Я собирался сидеть с закрытыми глазами, если он притащит меня насильно, но теперь не посмел.
Он купил пакетик леденцового драже и пакетик английских карамелек в шоколадной глазури. Карамельки в шоколадной глазури были самые вкусные конфеты, какие я только знал, но и леденцовое драже — тоже ничего. Как всегда, пакетики лежали перед ним на журнальном столе. Время от времени он кидал конфету мне и Ингве. Так было и сегодня. Но я их не ел, оставлял нетронутыми на столе. В конце концов он не выдержал.
— Ешь свои конфеты! — сказал он.
— Мне не хочется, — ответил я.
Он поднялся:
— Ну-ка, ешь свои конфеты!
— Нет, — сказал я, и у меня снова полились слезы. — Не хочу. Не хочу и не буду.
— ЕШЬ сейчас же! — приказал он, схватил меня за плечо и стиснул.
— Я не хочу есть… конфеты, — выговорил я сквозь слезы.

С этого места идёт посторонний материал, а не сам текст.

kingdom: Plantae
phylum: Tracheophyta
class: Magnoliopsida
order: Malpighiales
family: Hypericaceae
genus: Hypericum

Он обхватил рукой мой затылок и пригнул мне голову так, что я чуть не ткнулся носом об стол.
— Вот они лежат, — сказал он. — Видишь? Ты должен это съесть. Ешь!
— Да, — сказал я, и он отпустил мою голову. Он стоял надо мной и ждал, пока я не вынул из пакета драже в шоколаде и не положил его в рот.